But... What’s the Catch?

Yes, it’s an MLP, which means:

  • You’ll get a K-1 instead of a 1099, so tax filing is slightly more annoying.

  • Don’t put it in an IRA. Uncle Sam frowns on that. Something about unrelated business taxable income (UBTI). Trust me — just keep it in a taxable account and collect your money like a grown-up.


Income Giant #2: Owl Rock Capital (ORCC) – 9.4% Yield

Now let’s talk about a name that pays more than your savings account ever dreamed of: Owl Rock Capital Corporation, now part of the Blue Owl Capital group.

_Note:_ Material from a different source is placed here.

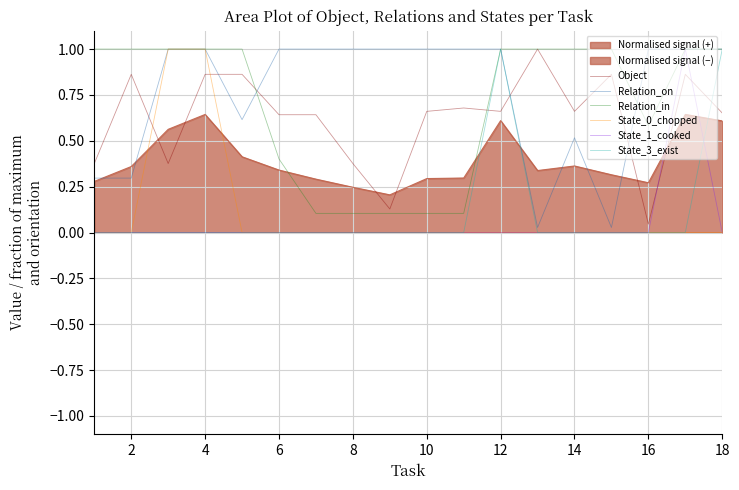

After their last crossing, which series has the higher values: State_0_chopped or Object?

Object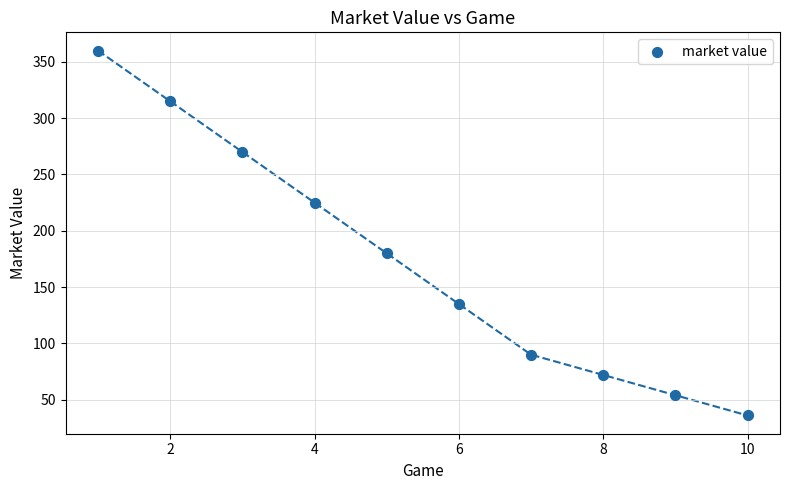

What is the average Y value?

174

This isn’t your garden-variety dividend stock. ORCC is a business development company (BDC). And BDCs are where yield-hungry investors go when REITs are too vanilla.

What Does ORCC Do?

ORCC lends money — big, chunky loans — to middle-market companies. These aren’t mom-and-pop shops, but they’re also not massive multinationals. Think private companies with $50M–$500M in revenue. The kinds of firms that banks overlook but private lenders adore.

In exchange, Owl Rock collects interest rates north of 10% on these loans. That money flows back to you, the investor, in the form of sky-high dividends.

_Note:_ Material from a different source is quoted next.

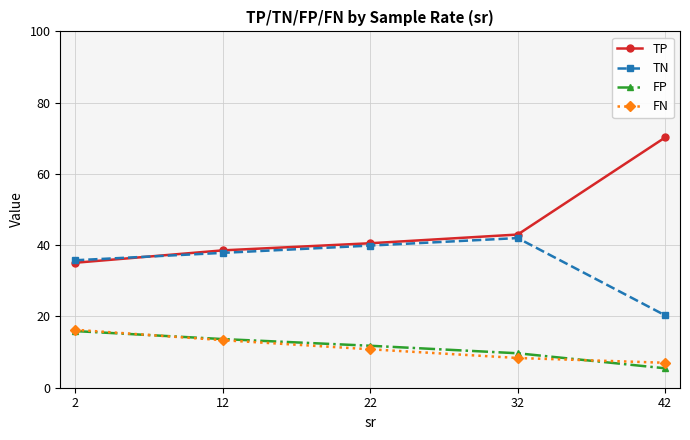

What is the sum of all TP values?

227.4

Why I’m Coo-Coo for Owl Rock

  1. Stable, Fat Yield

    • The current dividend yield is around 9.4%. That’s not a typo. That’s enough to double your money in under 8 years if reinvested. And they’ve paid consistently, even tossing in occasional special dividends like sprinkles on an already amazing cupcake.

  2. Floating Rate Exposure

    • 90%+ of their loans are floating rate, which means as interest rates rise, so do the payments they receive. While most of the market cries about the Fed, ORCC laughs all the way to the dividend bank.

  3. Undervalued and Underfollowed

    • Despite solid performance, ORCC trades at or slightly below net asset value (NAV). That’s like buying $1 for 95 cents — and that dollar spits out cash every quarter.

  4. Strong Portfolio Diversification

    • ORCC isn’t betting the farm on one sector. Their portfolio includes healthcare, software, insurance, logistics, and more. Their largest holding? Only about 2% of the portfolio. That means a single borrower’s bellyflop won’t sink the whole ship.

  5. Investment-Grade Credit Rating

    • Unlike many high-yield stocks that walk a tightrope of financial distress, ORCC has a solid BBB- credit rating from S&P. That’s investment-grade. That’s confidence. That’s “we actually pay our bills” energy.

What’s the Downside?

  • As a BDC, they’re required to pay out 90%+ of taxable income, which means they can’t retain much cash for growth. But guess what? That’s why you’re here — for income, not reinvested dreams.

  • Rising defaults could hurt them if the economy tanks. But with their underwriting discipline, a strong interest coverage buffer, and a diverse loan book, they’ve been through worse.


Why Buy These Two Now, Hand Over Fist?

Let’s put our financial feelings aside for a moment and look at the logic.

1. They Print Cash. Literally.

Both EPD and ORCC generate consistent, stable, and growing cash flows. That’s the holy grail of dividend investing. These companies don’t need a roaring bull market to keep you paid. They just need time.

2. They Beat Bonds, CDs, and Most REITs

  • A 10-year Treasury yields around 4.5%.

  • CDs might give you 5% if you lock your money away like a hostage.

  • Meanwhile, EPD and ORCC give you 6.8% and 9.4%, respectively — with upside.

3. Recession-Resilient

  • EPD’s toll-road model isn’t that cyclical — energy flows whether the economy is hot or not.

  • ORCC is designed to benefit from higher interest rates, and their portfolio is built with risk mitigation in mind.

4. Compounders in Disguise

If you reinvest these fat dividends, you’re not just collecting. You’re compounding at double or triple the S&P 500’s yield. That turns into real wealth over time — the kind that pays your bills in retirement and lets you laugh at inflation.


The Bottom Line: Build Your Pyramid Like a Dividend Pharaoh

You could keep guessing what Jerome Powell will say next, or you could build a dividend pyramid that pays you in every season.

Start with safe 2–4% names. Stack on some 5% REITs. But when you're ready to play the big leagues, when you want your income to matter, your cash to count, and your brokerage account to feel like a vending machine of money — you need top-tier dividend giants like Enterprise Products Partners and Owl Rock Capital.

They’re not just stocks. They’re income engines. Yield machines. Retirement rockets. And I’m buying them hand over fist because frankly, I’m tired of pretending 1.5% from a dividend ETF is enough.

Give me cash. Give me consistency. Give me companies that pay me to exist.


Disclosure: I own shares of both EPD and ORCC. This isn’t investment advice, but it’s definitely a middle finger to low-yield mediocrity.